■ **DATA SHOWN**:
——————
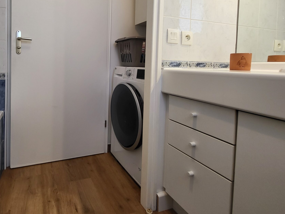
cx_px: 92
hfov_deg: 78.7
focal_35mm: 20
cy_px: 75
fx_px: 165
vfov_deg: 64.6
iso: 100
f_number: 2.2
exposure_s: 1/50
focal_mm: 1.74
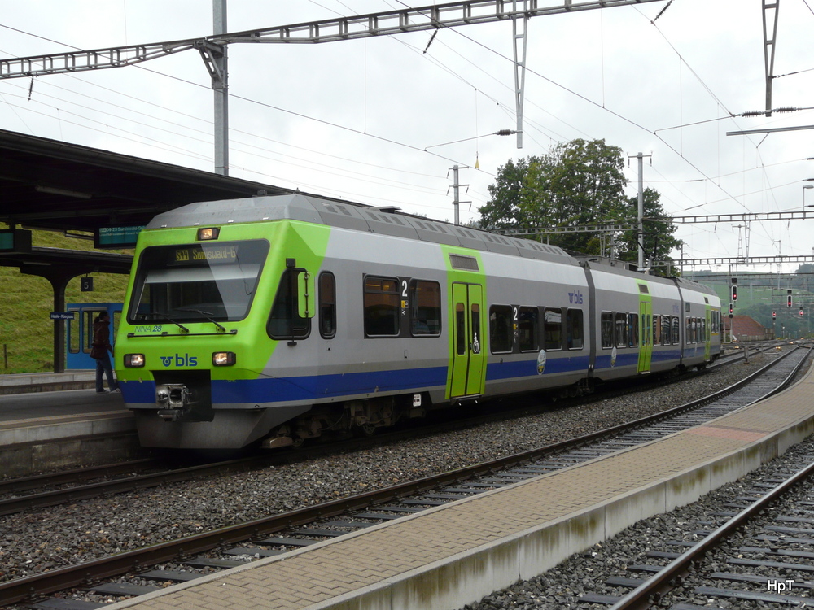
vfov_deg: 29.7
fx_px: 1152
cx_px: 407
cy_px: 305
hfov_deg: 38.9
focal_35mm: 49
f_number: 4
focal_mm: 8.1
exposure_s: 1/160
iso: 125
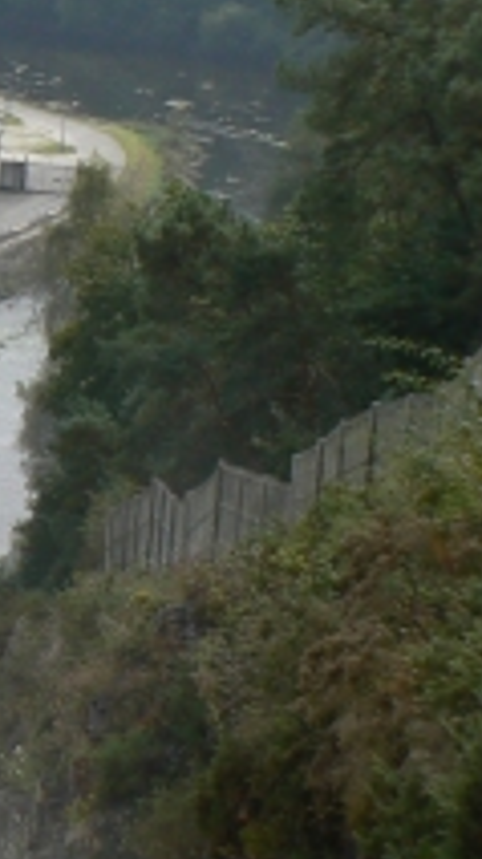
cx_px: -693
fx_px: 2867
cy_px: 425
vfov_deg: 17.0
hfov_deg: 8.7
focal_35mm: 126
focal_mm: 6
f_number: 5.6
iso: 80
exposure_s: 1/400
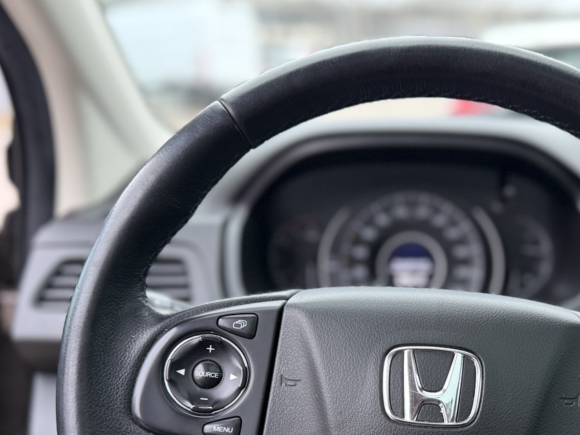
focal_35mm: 41
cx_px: 415
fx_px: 687
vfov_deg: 33.8
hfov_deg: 44.6
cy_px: 364
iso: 250
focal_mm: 6.76
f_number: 1.78
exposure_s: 1/47
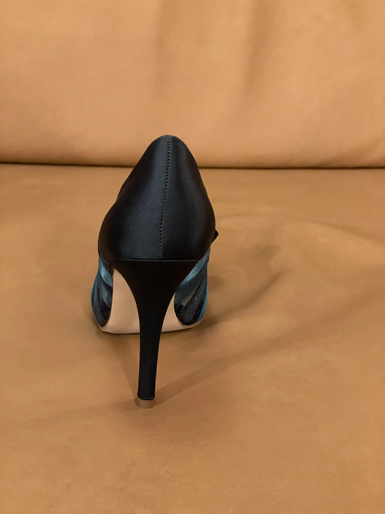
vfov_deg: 36.8
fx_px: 771
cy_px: 257
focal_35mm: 52
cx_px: 192
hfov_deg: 28.0
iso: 500
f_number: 2
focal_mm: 6
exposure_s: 1/50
——————
Without changing a word, restate the listing above; the pictures stay out.

■ **OUTPUT BELOW**:
cx_px: 92
hfov_deg: 78.7
focal_35mm: 20
cy_px: 75
fx_px: 165
vfov_deg: 64.6
iso: 100
f_number: 2.2
exposure_s: 1/50
focal_mm: 1.74
vfov_deg: 29.7
fx_px: 1152
cx_px: 407
cy_px: 305
hfov_deg: 38.9
focal_35mm: 49
f_number: 4
focal_mm: 8.1
exposure_s: 1/160
iso: 125
cx_px: -693
fx_px: 2867
cy_px: 425
vfov_deg: 17.0
hfov_deg: 8.7
focal_35mm: 126
focal_mm: 6
f_number: 5.6
iso: 80
exposure_s: 1/400
focal_35mm: 41
cx_px: 415
fx_px: 687
vfov_deg: 33.8
hfov_deg: 44.6
cy_px: 364
iso: 250
focal_mm: 6.76
f_number: 1.78
exposure_s: 1/47
vfov_deg: 36.8
fx_px: 771
cy_px: 257
focal_35mm: 52
cx_px: 192
hfov_deg: 28.0
iso: 500
f_number: 2
focal_mm: 6
exposure_s: 1/50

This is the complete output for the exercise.